Abstract 3213: Rheolytic Thrombectomy as First-line Treatment for Venous Sinus Thrombosis: Safety and Efficacy.
BACKGROUND: Cerebral venous sinus thrombosis (CVT) is an uncommon cause of stroke. Current standard of care treatment is systemic anticoagulation. Although many patients make a good recovery on anticoagulation alone, others deteriorate due to intracranial venous hypertension, that may even lead to intracranial hemorrhage or death. Mechanical thrombectomy or intra-sinus thrombolytic therapy is often not successful in these patients because the damage is already too extensive by the time these therapies are initiated.
OBJECTIVE: We present a series of patients with CVT who underwent rheolytic thrombectomy with the AngioJet (Possis Medical Inc., Minneapolis, MN) as a first-line treatment followed by standard anticoagulation therapy.
METHODS: We retrospectively reviewed prospectively maintained endovascular database at two tertiary care referral centers. IRB approval was obtained at each institution. The available clinical and imaging data were compiled at each respective institution and analyzed in aggregate.
RESULTS: Over 24 months, 14 patients (8 females, 6 men; age range 17-73 years, median age 44 years) with CVT were treated with rheolytic thrombectomy. Immediate (partial or complete) recanalization of the thrombosed intracranial sinuses was achieved in all patients. After the procedure, the clinical status of 11 patients (79%) improved significantly and that of one patient (7%) improved marginally. The average clinical follow-up was 12 months (range 3 to 16 months). Clinical and radiographic (computed tomography venography or magnetic resonance venography) follow-up was available for 8 patients, all of whom demonstrated patent sinuses and were symptom-free. There was one procedural complication (an asymptomatic perforation of a cerebellar vein) and no operative mortality.

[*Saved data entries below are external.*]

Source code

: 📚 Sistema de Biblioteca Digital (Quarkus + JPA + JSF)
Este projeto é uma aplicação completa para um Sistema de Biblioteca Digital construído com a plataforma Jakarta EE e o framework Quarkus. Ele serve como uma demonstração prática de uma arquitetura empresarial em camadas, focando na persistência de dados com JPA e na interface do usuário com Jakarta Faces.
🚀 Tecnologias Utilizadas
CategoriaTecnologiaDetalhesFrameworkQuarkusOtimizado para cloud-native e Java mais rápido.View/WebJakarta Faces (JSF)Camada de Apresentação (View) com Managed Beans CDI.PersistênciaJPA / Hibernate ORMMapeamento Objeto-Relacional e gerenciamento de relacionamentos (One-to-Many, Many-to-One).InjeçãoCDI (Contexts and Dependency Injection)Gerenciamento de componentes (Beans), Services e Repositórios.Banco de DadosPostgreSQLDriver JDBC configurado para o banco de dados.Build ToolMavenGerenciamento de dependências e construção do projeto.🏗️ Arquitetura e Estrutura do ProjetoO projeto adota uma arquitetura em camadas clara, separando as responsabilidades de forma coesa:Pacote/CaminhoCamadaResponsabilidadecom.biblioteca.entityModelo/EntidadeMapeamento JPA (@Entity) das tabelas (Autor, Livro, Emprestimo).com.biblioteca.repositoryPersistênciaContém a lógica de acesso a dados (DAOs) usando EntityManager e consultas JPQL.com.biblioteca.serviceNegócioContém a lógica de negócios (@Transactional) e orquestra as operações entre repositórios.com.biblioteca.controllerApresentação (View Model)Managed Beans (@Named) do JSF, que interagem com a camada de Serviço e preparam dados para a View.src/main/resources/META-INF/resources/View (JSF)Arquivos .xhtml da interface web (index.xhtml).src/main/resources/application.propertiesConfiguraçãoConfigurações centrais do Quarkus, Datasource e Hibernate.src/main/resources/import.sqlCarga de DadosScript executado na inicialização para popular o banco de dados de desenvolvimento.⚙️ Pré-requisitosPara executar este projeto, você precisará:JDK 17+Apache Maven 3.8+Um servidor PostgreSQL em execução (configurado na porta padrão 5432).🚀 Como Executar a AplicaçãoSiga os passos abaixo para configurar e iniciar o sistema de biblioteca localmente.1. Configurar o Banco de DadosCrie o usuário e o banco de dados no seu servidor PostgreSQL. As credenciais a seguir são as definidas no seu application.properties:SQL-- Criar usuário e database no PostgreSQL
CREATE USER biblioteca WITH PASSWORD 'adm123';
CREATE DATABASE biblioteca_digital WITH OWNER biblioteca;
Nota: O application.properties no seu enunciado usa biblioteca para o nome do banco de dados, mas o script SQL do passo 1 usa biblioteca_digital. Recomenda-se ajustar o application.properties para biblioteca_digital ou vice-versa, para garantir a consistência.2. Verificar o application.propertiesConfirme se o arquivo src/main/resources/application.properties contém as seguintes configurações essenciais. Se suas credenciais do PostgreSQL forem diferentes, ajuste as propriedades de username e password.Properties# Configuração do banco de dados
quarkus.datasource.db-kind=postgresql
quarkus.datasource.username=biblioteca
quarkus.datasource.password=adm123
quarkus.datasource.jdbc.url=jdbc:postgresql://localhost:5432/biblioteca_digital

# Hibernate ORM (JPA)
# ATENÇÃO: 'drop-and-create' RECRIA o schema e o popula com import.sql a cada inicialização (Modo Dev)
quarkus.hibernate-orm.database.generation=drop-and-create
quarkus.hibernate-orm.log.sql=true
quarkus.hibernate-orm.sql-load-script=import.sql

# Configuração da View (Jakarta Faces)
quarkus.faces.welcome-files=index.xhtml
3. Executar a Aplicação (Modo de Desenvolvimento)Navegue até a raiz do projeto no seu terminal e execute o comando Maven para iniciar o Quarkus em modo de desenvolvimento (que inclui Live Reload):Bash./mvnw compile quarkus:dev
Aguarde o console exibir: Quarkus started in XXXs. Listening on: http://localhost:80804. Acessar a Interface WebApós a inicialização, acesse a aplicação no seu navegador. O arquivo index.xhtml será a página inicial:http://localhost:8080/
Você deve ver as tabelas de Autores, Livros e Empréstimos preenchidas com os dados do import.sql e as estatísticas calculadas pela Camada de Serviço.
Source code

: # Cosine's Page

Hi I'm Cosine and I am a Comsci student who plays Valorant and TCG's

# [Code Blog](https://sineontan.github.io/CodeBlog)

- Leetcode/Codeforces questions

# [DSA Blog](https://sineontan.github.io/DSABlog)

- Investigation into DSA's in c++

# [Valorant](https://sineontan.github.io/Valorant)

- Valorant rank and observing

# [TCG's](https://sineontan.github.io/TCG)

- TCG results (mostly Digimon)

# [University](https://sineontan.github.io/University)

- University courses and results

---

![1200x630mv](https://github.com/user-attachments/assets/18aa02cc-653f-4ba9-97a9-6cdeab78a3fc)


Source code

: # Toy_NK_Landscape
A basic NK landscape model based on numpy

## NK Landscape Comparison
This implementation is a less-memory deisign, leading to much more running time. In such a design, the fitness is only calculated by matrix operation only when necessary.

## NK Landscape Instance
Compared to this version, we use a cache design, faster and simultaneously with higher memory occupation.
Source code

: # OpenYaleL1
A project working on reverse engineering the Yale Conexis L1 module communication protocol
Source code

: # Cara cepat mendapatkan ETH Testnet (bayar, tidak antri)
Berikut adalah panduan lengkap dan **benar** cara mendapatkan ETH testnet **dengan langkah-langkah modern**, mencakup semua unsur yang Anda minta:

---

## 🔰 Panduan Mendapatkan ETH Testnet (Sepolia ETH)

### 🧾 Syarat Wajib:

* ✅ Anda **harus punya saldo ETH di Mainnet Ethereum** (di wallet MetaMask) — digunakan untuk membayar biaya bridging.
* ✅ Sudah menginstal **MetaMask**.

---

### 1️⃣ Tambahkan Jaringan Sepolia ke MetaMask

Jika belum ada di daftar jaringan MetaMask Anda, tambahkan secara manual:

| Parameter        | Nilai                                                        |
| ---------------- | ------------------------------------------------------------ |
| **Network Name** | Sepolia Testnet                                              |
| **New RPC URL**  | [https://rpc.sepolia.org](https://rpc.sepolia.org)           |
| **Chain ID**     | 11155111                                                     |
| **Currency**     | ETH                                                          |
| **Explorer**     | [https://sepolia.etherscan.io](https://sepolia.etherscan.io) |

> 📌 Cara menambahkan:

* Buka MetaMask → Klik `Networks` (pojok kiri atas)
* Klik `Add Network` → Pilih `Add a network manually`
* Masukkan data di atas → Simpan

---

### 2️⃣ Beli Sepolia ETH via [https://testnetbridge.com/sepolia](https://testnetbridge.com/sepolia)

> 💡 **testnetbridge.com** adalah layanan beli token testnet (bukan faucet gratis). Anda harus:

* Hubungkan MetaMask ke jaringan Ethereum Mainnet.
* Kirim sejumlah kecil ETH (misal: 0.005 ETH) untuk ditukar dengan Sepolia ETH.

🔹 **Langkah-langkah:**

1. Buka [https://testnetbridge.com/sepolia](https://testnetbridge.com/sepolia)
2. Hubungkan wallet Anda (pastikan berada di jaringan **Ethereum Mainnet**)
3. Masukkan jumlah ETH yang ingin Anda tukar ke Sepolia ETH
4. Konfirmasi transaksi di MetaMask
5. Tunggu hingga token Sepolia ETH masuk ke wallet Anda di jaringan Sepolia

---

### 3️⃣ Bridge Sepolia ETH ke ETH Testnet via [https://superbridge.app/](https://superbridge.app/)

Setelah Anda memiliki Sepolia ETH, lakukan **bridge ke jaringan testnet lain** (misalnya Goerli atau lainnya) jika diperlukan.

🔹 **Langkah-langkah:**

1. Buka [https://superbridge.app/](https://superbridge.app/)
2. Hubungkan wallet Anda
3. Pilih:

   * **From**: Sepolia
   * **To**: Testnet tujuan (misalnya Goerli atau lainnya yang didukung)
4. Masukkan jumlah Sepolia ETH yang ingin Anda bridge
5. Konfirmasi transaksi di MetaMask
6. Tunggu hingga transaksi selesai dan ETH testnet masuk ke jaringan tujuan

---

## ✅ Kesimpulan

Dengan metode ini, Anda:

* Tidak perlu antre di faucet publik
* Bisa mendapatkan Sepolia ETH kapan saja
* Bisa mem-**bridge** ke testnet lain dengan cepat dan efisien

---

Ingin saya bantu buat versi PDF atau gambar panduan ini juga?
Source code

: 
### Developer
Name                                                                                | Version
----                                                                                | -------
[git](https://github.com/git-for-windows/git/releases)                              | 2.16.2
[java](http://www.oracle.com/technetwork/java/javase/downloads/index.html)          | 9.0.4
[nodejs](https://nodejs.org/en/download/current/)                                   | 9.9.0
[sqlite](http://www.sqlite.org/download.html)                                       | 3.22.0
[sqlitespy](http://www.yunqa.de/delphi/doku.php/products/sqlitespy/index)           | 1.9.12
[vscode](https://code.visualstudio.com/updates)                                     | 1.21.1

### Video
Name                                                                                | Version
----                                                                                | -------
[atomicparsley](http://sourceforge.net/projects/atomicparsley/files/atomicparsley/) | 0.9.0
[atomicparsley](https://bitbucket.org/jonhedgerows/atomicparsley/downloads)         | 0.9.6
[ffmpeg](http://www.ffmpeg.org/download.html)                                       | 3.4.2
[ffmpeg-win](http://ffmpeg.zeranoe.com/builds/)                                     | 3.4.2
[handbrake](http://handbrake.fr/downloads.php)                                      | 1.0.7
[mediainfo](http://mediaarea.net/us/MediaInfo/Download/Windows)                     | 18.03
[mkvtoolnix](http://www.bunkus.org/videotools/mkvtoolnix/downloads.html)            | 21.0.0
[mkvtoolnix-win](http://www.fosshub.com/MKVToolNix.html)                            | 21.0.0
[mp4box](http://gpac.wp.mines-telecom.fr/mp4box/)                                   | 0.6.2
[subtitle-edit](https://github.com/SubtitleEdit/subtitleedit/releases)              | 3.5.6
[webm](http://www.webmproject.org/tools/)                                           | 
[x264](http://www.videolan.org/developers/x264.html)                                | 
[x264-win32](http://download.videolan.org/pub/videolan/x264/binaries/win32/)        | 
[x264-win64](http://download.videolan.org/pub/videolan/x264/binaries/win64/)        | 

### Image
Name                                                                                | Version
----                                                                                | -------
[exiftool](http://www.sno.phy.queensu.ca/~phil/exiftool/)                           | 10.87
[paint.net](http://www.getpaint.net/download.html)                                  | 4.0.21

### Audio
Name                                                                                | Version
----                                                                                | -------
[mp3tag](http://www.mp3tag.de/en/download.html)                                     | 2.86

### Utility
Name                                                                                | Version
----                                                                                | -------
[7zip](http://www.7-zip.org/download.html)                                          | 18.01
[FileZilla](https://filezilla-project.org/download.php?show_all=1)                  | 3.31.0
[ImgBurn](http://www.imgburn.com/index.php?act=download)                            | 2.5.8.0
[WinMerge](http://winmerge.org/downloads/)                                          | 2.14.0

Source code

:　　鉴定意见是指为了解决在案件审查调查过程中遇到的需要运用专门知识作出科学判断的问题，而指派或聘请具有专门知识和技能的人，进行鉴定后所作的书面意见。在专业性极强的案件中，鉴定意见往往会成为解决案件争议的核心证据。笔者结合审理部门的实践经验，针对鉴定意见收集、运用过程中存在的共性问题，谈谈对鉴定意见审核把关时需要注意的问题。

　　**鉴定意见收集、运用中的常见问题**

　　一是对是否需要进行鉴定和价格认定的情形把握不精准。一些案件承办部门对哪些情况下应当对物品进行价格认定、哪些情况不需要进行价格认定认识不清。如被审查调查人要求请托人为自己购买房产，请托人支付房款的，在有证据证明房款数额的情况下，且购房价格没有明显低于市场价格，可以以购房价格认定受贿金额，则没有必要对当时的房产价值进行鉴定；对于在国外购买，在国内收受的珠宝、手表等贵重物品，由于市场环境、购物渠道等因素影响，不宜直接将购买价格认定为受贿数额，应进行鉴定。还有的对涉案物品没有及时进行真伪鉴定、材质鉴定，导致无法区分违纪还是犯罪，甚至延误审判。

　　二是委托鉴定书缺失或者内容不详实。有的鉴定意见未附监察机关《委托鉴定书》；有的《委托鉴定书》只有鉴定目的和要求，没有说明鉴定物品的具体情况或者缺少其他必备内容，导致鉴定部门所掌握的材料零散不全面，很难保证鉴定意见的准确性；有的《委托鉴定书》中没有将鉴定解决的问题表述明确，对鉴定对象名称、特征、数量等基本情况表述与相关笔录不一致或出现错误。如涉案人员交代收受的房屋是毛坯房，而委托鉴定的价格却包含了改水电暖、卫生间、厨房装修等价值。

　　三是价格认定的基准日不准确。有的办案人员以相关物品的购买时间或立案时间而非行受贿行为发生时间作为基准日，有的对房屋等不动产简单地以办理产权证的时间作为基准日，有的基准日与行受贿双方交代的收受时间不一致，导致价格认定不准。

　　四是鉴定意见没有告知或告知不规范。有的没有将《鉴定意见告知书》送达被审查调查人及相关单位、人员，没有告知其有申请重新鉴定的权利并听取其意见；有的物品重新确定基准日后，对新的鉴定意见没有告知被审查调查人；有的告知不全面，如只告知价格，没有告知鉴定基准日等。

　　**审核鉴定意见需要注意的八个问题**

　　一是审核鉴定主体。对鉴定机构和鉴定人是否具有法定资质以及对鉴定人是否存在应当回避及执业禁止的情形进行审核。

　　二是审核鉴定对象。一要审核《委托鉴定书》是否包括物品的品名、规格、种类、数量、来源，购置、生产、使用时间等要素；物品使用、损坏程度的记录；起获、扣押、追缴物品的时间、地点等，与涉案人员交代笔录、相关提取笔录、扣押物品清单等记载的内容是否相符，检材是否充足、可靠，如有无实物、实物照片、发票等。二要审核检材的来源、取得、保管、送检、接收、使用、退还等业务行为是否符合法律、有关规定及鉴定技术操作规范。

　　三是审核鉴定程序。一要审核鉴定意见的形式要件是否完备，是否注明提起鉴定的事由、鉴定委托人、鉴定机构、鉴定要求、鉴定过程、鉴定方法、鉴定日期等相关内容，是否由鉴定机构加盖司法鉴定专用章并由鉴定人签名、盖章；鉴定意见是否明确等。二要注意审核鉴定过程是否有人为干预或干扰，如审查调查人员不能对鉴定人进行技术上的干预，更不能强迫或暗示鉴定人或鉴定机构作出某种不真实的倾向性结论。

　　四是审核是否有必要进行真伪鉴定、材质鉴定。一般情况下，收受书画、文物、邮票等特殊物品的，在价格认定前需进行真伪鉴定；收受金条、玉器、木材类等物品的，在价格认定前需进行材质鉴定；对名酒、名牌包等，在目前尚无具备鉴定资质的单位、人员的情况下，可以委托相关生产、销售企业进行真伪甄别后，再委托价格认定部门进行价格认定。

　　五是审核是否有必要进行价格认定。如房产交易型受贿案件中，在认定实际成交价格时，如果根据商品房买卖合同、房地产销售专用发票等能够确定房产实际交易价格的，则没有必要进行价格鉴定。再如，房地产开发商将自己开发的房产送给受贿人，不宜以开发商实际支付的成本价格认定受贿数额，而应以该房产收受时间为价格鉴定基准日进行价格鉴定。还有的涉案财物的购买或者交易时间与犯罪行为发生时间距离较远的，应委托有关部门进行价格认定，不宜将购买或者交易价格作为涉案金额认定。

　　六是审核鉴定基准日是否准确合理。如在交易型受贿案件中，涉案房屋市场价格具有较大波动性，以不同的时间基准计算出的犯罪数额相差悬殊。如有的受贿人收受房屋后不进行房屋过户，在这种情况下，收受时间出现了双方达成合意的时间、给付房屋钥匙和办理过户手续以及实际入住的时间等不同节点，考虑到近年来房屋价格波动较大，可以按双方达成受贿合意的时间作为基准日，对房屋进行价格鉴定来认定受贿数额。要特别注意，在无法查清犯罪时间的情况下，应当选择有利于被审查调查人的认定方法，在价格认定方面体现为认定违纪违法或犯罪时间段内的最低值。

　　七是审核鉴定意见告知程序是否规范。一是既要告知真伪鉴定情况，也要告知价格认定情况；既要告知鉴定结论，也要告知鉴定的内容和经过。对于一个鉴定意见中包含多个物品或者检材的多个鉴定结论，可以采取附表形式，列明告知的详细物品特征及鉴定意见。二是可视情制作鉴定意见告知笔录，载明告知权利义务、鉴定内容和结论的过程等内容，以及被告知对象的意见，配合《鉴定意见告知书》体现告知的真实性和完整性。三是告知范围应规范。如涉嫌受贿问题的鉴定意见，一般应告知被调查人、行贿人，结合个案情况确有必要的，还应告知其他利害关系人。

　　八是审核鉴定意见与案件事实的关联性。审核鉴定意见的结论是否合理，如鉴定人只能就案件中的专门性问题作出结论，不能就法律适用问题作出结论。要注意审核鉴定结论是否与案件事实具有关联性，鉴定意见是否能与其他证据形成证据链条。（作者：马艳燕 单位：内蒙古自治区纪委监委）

CONCLUSION: The mainstay of treatment for venous sinus thrombosis has been systemic anticoagulation therapy. More invasive endovascular approaches have been used only in a handful of cases as a last resort. We preliminary evidence in support of the efficacy and safety of mechanical rheolytic thrombectomy as a first-line treatment for acute CVT. In our series, this strategy promptly restored intracranial venous outflow with rapid symptomatic and neurological improvement in some patients.
- © 2012 by American Heart Association, Inc.